O louco do Cati
A sombra do Estado Novo paira sobre essa obra de Dyonélio
“Exagero do mineiro?” – A resposta
à pergunta feita por Flávio Moreira da Costa na orelha da quarta edição de O louco do Cati (1942) é afirmativa:
sim, Guimarães Rosa estava exagerando quando o considerou um dos dez melhores
romances brasileiros. Não é que o livro, com toda a sua estranheza, não seja bom.
É que ele perde, bem antes de chegar à metade, o tônus narrativo inicial, virando
uma sequência de peripécias meio ambíguas, meio irônicas das quais, quase
sempre ao fundo da cena, participa a figura tímida do protagonista sem nome.
Que pouco fala. Desde a primeira jornada,
quando se incorpora a um grupo de amigos indo à praia num caminhão, ele é, sem
qualquer análise mais detida, acolhido como doido manso por vários viajantes, aos
quais em geral impõe despesas e algum incômodo. Isso começa com Norberto, o
rapaz que o conduz ao longo do percurso encerrado numa prisão do Rio de
Janeiro, capital da ditadura Vargas. (A sombra daquele regime sobrepaira o
enredo.) As falas do louco – e isso se comprova no desfecho: ele é realmente
louco – se resumem a respostas monossilábicas não transcritas pelo narrador e a
exclamações referentes ao Cati, que em certa passagem ficamos sabendo ser um lugar
onde havia tortura e assassinatos.
Solto da prisão, por algum motivo
não esclarecido Norberto se aplica em conseguir a libertação de “Cati”,
considerado pelas autoridades mais perigoso (há aqui algo de Kafka, é claro)
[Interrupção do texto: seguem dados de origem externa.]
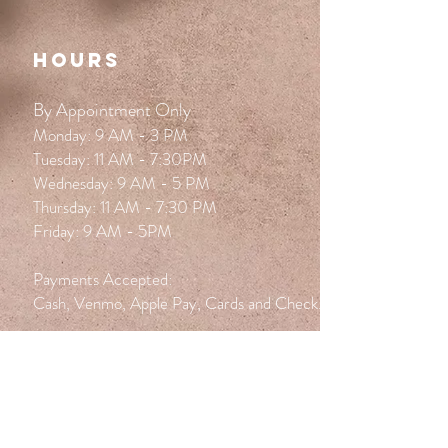
HOURS
By Appointment Only
Monday: 9 AM - 3 PM
Tuesday: 11 AM - 7:30PM
Wednesday: 9 AM - 5 PM
Thursday: 11 AM - 7:30 PM
Friday: 9 AM - 5PM
Payments Accepted:
Cash, Venmo, Apple Pay, Cards and Check.
FOLLOW BLOOM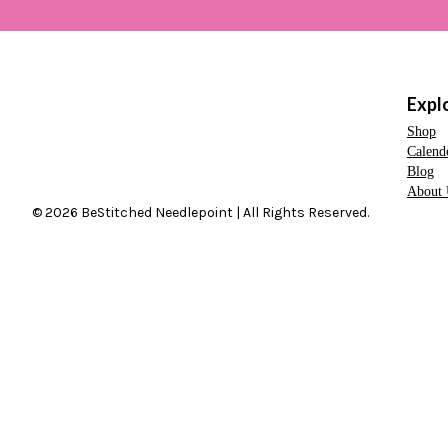
Expl
Shop
Calend
Blog
About 
© 2026 BeStitched Needlepoint | All Rights Reserved.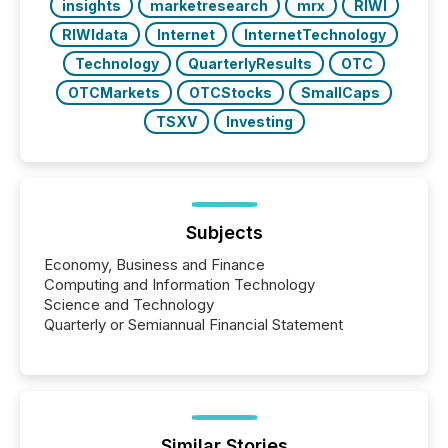
insights
marketresearch
mrx
RIWI
RIWIdata
Internet
InternetTechnology
Technology
QuarterlyResults
OTC
OTCMarkets
OTCStocks
SmallCaps
TSXV
Investing
Subjects
Economy, Business and Finance
Computing and Information Technology
Science and Technology
Quarterly or Semiannual Financial Statement
Similar Stories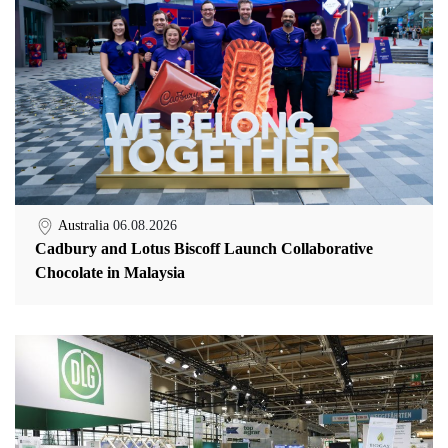
Australia
06.08.2026
Cadbury and Lotus Biscoff Launch Collaborative
Chocolate in Malaysia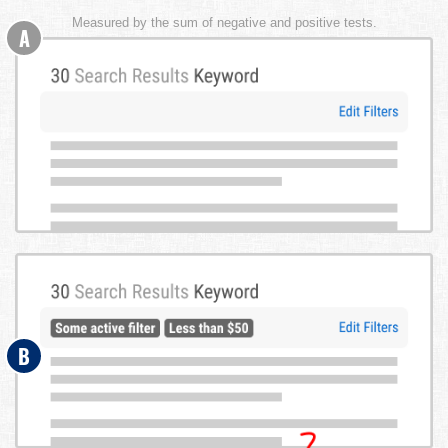
Measured by the sum of negative and positive tests.
A
B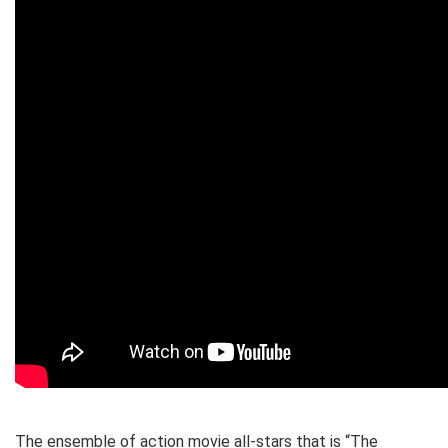
The ensemble of action movie all-stars that is “The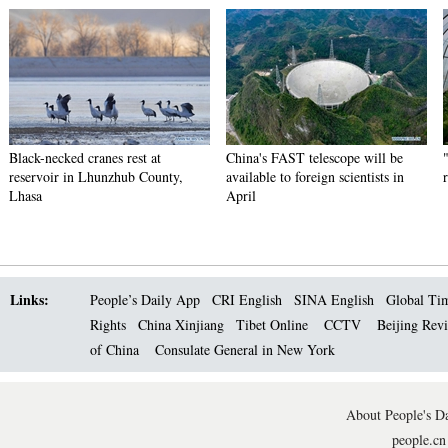
Black-necked cranes rest at
China's FAST telescope will be
reservoir in Lhunzhub County,
available to foreign scientists in
Lhasa
April
Links:
People’s Daily App
CRI English
SINA English
Global Ti
Rights
China Xinjiang
Tibet Online
CCTV
Beijing Rev
of China
Consulate General in New York
About People's Da
people.cn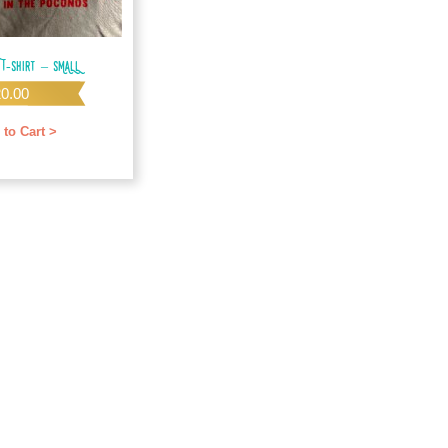
 T-shirt – SMALL
20.00
 to Cart >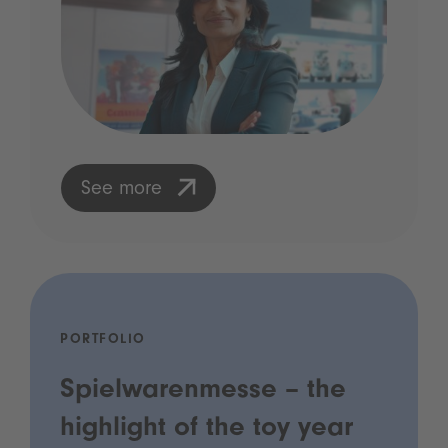
See more
PORTFOLIO
Spielwarenmesse – the
highlight of the toy year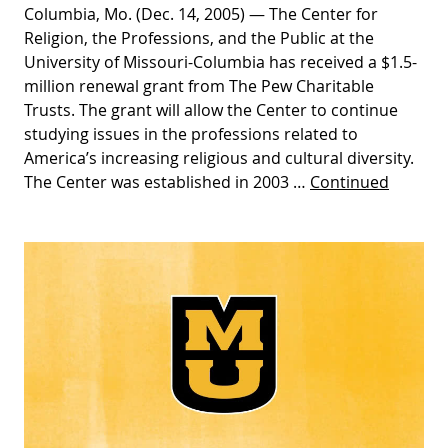
Columbia, Mo. (Dec. 14, 2005) — The Center for
Religion, the Professions, and the Public at the
University of Missouri-Columbia has received a $1.5-
million renewal grant from The Pew Charitable
Trusts. The grant will allow the Center to continue
studying issues in the professions related to
America’s increasing religious and cultural diversity.
The Center was established in 2003 …
Continued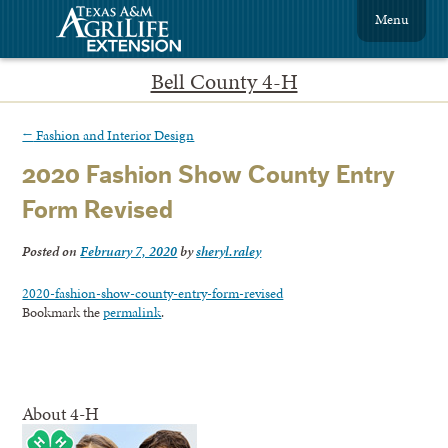
Menu
Bell County 4-H
←
Fashion and Interior Design
2020 Fashion Show County Entry
Form Revised
Posted on
February 7, 2020
by
sheryl.raley
2020-fashion-show-county-entry-form-revised
Bookmark the
permalink
.
About 4-H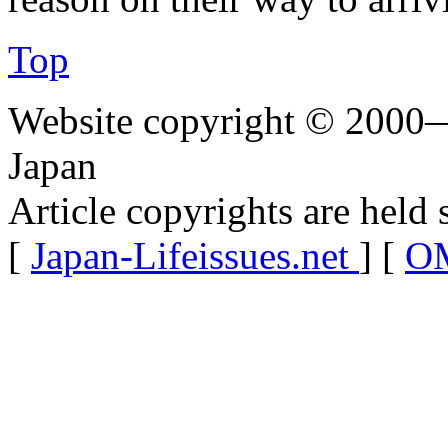
Top
Website copyright © 2000—
Japan
Article copyrights are held 
[
Japan-Lifeissues.net
] [
OM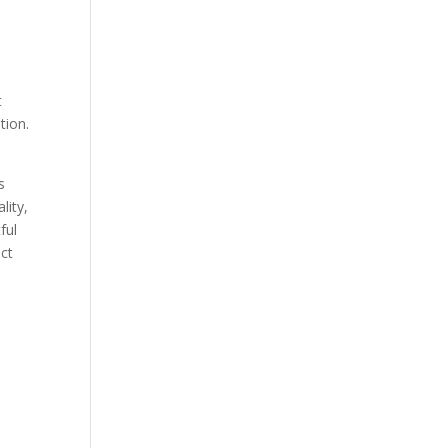
s
t
tion.
s
lity,
ful
ct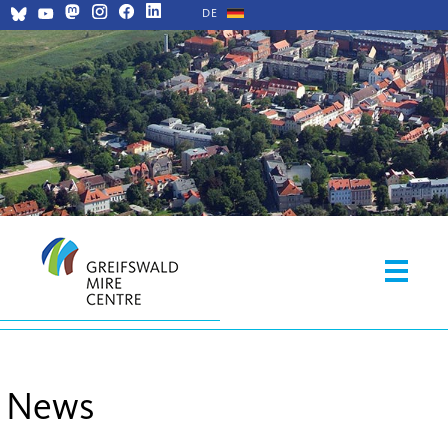
DE
News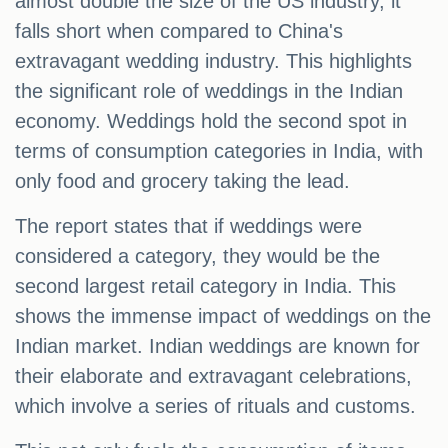
almost double the size of the US industry, it
falls short when compared to China's
extravagant wedding industry. This highlights
the significant role of weddings in the Indian
economy. Weddings hold the second spot in
terms of consumption categories in India, with
only food and grocery taking the lead.
The report states that if weddings were
considered a category, they would be the
second largest retail category in India. This
shows the immense impact of weddings on the
Indian market. Indian weddings are known for
their elaborate and extravagant celebrations,
which involve a series of rituals and customs.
que ele. Norberto é que tinha uma ficha policial, mas também não temos a explicação
para sua soltura. Importante é que o louco, sempre acolhido e protegido por quem
nunca o havia visto, embarca num navio para Santos e, acompanhando um casal de
amantes clandestinos, viaja de carro para São Paulo e... Enfim, a narrativa
consiste numa enfiada de viagens às quais se entremeiam estadas em abrigos
provisórios, como hotéis e casas de personagens que entram no relato e dele
saem como Pilatos no e do Credo. A
coisa está a ponto de terminar em Caxias do Sul, onde um temporal retém o louco
e seu último protetor, que então resolvem ir de avião para a fronteira uruguaia.
Mas o voo é interrompido, e “Cati” empreende uma fuga que o leva às ruínas do
lugar tão temido.
O romance começara como intrigante
experimento narrativo marcado pela fragmentação, pelos planos entrecortados e
atravessados, vez ou outra, por sopros de pura poesia. Mas a tensão exigida
pelo empreendimento era difícil de manter, e talvez por isso ele foi abandonado
em proveito da sequência de aventuras aqui muito mal resumida. Não é um livro
ruim, mas está longe de merecer o elogio feito por Guimarães Rosa.